Tuesday, February 07, 2006

Don't Buy iTunes Classical Music!

Over the weekend I downloaded the CBSO/Rattle performance of Mahler's 8th Symphony. I wish I hadn't. The interpretation is excellent, the sound straight from Symphony Hall. A bargain. Until I started to listen to it. Rather than explain in more detail, here is what I submitted as an iTunes review (we'll see if they publish it!):

A great fan of Mahler's music and a frequent member of the CBSO's audience when in Birmingham, I decided to download this recording. I immediately wish I hadn't. iTunes has divided the music into its 25 tracks but has done so in such a way that you cannot enjoy the music. It sounds like someone took the original tape and hacked it into separate pieces using a blunt axe. All I can recommend is that you buy the CD and upload it to your computer. Until iTunes learns how to deal with this situation I will not buy any more classical music or, for that matter, albums where the tracks are supposed to run together.

The music, the performance and the interpretation all deserve 5 stars but not the way iTunes has presented it. Imagine someone in the audience who coughs in your ear between each section of the symphony. You would not be too happy. The experience is much the same.

I am really disappointed by this as, in theory, I want iTunes to succeed as a way to distribute music over the internet. But the delivery system and the product must be to the same standard as the CD I could have/should have bought.

It will be interesting to see if I get a response from iTunes. If I do, I'll post it on this blog.

Four hours later, I checked and they have posted the review!

Sunday, February 05, 2006

DVD Regions, DRM and the "Global Economy"

I've been aware of this for some time. The global economy isn't that global. Here are some examples:

Write a check on a dollar account to a dollar account in a different country (in this case from the US to the UK). The check takes up to three weeks to clear. Even a wire transfer can take several days.

Try to get photos printed using Apple's iPhoto printing service when you are in a different country. Perhaps because you have relatives there. Apple UK won't accept a US registered user as a customer.

Try to gift an iTunes download (following the same approach as the iPhoto example above). Doesn't work.

________

Task item A
In the blog post, how many tracks did iTunes divide the Mahler recording into?
Task item B
List the examples the blog post gives to show that the global economy isn't that global.
Task item C
Copy everything in the blog post from "I am really" down to "take several days.", switching "disappointed" to "frustrated".

Given records
________

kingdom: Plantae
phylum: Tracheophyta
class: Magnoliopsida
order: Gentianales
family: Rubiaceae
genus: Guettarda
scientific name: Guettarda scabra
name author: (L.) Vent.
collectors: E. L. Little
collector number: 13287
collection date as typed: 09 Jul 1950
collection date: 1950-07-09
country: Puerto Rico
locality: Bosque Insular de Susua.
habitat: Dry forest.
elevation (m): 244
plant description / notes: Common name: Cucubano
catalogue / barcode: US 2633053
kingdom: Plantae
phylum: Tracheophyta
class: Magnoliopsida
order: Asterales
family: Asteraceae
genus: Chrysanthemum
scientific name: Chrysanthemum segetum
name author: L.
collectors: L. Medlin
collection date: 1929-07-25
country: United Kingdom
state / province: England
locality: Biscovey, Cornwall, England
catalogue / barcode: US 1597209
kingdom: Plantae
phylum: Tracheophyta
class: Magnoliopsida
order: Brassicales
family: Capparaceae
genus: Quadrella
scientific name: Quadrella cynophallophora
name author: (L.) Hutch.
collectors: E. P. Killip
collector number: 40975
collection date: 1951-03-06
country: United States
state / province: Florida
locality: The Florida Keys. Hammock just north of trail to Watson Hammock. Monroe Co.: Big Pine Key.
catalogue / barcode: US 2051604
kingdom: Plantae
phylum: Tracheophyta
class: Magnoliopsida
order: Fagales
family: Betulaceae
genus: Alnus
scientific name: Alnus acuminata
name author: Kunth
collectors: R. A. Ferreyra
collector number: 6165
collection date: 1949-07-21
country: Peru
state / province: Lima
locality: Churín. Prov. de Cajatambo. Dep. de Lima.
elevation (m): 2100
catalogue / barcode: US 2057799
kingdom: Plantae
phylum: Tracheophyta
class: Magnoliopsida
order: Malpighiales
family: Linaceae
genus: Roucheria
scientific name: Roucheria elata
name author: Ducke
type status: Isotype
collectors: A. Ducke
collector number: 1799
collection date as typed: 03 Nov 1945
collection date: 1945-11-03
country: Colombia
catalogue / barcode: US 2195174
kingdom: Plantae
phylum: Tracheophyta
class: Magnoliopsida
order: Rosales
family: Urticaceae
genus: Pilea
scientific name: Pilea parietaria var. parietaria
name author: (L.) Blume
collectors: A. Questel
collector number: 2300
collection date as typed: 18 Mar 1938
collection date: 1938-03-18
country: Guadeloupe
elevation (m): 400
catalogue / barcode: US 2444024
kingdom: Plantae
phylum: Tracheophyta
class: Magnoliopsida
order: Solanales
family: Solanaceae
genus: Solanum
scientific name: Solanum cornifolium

________

Exercise answer A
25 tracks.

Exercise answer B
- A check written on a dollar account to a dollar account in another country takes up to three weeks to clear, and even a wire transfer can take several days.
- Apple UK won't accept a US registered user as a customer for its iPhoto printing service.
- Gifting an iTunes download across countries doesn't work.

Exercise answer C
I am really frustrated by this as, in theory, I want iTunes to succeed as a way to distribute music over the internet. But the delivery system and the product must be to the same standard as the CD I could have/should have bought.

It will be interesting to see if I get a response from iTunes. If I do, I'll post it on this blog.

Four hours later, I checked and they have posted the review!

Sunday, February 05, 2006

DVD Regions, DRM and the "Global Economy"

I've been aware of this for some time. The global economy isn't that global. Here are some examples:

Write a check on a dollar account to a dollar account in a different country (in this case from the US to the UK). The check takes up to three weeks to clear. Even a wire transfer can take several days.